### Assignment
Return each line below holding the string "worn".

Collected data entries
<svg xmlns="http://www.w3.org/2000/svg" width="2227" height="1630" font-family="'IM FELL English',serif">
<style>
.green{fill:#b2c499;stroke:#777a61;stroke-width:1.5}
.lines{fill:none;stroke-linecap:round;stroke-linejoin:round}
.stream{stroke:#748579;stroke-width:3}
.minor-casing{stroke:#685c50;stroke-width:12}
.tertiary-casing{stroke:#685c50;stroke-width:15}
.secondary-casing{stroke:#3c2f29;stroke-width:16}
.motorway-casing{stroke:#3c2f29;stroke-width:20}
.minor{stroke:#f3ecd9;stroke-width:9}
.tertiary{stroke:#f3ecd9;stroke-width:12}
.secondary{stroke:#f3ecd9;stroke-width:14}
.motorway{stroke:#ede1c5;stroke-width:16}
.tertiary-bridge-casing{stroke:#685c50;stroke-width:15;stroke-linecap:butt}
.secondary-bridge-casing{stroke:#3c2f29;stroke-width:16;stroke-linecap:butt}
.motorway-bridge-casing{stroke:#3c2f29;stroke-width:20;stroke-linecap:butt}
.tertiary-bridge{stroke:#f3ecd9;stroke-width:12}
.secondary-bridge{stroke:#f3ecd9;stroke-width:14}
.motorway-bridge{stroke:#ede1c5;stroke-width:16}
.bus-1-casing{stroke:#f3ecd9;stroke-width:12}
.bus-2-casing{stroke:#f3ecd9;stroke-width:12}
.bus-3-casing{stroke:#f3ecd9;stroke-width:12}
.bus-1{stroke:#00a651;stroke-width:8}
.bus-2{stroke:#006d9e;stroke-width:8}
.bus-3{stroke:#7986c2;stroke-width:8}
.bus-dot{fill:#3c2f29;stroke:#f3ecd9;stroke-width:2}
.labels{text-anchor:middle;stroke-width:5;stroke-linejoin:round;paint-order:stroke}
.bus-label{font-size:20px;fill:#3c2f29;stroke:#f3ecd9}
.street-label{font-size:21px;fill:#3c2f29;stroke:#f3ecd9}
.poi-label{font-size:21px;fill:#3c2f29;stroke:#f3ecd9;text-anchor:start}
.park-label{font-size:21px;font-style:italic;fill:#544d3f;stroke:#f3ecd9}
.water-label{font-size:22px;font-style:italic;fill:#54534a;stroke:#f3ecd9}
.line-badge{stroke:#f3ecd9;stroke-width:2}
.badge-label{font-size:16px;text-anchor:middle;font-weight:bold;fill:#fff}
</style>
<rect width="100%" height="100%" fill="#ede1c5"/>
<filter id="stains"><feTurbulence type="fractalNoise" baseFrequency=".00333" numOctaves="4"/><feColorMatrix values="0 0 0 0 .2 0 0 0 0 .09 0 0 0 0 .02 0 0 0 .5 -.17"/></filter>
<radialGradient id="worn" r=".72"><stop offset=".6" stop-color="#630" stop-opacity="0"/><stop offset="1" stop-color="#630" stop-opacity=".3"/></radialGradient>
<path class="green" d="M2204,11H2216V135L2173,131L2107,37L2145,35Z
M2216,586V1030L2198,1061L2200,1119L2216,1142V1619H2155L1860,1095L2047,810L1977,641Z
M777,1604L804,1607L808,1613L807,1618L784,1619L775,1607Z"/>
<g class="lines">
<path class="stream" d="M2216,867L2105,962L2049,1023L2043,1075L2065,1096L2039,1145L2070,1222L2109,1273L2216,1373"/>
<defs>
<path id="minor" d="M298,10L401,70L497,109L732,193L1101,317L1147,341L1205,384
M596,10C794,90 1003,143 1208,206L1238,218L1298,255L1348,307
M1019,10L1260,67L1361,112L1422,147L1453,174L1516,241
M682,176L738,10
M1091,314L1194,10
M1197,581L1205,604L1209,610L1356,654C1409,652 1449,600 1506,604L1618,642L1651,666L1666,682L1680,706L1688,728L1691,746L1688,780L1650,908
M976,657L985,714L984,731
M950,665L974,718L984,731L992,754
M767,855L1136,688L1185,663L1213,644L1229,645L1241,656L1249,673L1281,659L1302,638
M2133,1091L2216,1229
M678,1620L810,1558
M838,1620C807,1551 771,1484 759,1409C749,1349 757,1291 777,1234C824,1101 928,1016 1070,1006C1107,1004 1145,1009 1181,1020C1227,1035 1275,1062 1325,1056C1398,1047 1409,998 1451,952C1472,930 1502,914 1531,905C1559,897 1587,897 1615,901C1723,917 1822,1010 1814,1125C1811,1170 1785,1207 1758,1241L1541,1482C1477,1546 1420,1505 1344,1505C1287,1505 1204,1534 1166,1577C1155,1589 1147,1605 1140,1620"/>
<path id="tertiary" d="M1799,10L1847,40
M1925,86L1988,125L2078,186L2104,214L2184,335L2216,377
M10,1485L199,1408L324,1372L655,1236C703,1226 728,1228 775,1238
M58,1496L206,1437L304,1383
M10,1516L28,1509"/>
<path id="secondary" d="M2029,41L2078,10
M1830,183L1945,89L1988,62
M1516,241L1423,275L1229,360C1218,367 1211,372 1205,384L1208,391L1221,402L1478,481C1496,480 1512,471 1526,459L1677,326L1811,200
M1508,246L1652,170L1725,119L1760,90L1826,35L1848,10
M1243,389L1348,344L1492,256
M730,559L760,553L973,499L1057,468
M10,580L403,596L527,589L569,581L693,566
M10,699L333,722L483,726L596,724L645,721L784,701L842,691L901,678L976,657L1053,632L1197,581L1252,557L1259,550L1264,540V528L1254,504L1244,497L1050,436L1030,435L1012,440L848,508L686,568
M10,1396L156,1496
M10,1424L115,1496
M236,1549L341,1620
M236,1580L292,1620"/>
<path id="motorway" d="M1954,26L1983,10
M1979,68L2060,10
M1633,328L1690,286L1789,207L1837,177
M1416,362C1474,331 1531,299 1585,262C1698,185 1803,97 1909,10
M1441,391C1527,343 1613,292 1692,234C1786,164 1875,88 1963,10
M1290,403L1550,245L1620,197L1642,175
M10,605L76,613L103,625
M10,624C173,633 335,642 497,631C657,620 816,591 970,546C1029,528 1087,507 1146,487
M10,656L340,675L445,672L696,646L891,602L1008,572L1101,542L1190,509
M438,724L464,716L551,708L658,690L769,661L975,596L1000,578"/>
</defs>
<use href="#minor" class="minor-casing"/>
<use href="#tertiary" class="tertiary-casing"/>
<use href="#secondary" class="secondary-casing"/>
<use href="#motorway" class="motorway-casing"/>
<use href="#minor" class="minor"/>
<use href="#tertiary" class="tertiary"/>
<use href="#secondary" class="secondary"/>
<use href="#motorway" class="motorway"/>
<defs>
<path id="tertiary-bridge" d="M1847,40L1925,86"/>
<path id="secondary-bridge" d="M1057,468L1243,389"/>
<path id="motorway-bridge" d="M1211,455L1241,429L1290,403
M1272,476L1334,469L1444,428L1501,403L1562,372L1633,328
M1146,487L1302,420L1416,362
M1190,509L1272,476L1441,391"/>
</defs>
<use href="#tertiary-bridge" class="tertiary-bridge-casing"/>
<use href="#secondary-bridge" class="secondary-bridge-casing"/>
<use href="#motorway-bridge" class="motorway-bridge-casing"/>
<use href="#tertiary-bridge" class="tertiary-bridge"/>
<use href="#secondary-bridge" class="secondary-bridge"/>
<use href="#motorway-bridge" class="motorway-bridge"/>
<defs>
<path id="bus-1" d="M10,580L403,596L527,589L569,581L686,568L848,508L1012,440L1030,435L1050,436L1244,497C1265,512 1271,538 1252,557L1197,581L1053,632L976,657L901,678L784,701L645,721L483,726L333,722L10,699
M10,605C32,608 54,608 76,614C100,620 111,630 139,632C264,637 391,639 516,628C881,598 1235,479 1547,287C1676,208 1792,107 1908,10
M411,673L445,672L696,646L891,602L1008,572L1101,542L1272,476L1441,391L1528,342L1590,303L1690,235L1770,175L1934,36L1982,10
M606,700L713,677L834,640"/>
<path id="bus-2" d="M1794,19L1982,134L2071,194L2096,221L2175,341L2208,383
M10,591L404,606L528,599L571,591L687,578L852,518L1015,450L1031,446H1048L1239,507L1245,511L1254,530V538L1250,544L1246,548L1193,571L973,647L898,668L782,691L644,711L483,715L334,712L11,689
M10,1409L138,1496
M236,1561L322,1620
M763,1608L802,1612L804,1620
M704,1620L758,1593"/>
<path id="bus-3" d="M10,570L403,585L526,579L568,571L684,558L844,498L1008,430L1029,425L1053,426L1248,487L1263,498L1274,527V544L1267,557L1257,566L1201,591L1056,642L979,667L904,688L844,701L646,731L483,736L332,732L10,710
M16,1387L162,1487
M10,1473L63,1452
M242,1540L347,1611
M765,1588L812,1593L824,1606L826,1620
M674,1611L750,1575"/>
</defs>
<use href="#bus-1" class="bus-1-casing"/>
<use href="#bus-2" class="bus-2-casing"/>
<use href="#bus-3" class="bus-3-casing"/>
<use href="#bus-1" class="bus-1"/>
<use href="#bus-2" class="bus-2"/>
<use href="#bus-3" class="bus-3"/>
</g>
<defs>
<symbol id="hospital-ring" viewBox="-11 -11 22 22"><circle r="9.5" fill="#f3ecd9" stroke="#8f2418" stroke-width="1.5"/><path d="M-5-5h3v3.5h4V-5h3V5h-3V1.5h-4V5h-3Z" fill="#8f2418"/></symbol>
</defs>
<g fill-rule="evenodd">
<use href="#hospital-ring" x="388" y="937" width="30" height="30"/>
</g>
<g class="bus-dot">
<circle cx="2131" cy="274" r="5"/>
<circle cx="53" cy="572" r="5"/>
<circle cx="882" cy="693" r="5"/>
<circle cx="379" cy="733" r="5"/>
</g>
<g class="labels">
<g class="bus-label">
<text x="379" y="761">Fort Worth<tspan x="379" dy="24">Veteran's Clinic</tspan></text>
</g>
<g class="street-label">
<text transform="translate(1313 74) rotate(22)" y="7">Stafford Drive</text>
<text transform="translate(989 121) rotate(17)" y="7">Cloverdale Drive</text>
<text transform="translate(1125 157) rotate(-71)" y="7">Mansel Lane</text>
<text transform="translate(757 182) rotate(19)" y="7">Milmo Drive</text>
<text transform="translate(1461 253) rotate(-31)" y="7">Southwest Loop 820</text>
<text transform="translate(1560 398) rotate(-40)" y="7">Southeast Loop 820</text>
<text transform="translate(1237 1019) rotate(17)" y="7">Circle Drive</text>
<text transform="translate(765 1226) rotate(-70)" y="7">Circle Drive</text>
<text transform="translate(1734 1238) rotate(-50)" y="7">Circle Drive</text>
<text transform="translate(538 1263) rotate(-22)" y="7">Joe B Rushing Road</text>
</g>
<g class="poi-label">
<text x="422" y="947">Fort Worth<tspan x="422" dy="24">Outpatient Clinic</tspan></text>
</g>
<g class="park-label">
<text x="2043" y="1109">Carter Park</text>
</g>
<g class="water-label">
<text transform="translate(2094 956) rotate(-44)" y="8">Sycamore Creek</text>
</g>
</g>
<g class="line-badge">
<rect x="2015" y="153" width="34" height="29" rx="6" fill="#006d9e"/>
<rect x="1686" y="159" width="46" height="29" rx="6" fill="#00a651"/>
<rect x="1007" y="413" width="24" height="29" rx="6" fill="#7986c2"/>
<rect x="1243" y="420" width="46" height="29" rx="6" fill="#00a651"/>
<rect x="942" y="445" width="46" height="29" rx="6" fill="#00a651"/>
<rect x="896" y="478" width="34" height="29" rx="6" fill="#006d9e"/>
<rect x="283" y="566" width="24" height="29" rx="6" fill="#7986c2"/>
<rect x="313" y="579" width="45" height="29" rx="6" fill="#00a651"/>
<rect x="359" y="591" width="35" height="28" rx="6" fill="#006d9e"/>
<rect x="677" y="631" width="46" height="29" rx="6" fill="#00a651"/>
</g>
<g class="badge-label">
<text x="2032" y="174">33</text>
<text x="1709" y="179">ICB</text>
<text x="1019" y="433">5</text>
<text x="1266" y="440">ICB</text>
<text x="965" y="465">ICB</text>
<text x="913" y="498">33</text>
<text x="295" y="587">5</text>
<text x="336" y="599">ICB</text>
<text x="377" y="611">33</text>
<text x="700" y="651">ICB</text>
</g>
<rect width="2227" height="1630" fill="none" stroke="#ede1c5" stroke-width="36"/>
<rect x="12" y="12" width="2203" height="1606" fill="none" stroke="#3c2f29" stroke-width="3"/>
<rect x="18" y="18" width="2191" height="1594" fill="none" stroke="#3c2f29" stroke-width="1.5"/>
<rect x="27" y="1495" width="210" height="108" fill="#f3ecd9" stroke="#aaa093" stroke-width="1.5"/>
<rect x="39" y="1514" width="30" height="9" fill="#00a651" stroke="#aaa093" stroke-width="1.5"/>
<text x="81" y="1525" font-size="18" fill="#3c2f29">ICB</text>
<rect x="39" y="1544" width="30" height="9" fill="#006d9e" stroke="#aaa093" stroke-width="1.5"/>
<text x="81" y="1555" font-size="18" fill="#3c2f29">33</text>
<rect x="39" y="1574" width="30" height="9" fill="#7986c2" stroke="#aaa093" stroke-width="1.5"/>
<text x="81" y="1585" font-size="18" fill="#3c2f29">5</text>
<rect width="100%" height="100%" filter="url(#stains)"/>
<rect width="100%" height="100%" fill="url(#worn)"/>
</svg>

### Answer to the exercise
<radialGradient id="worn" r=".72"><stop offset=".6" stop-color="#630" stop-opacity="0"/><stop offset="1" stop-color="#630" stop-opacity=".3"/></radialGradient>
<rect width="100%" height="100%" fill="url(#worn)"/>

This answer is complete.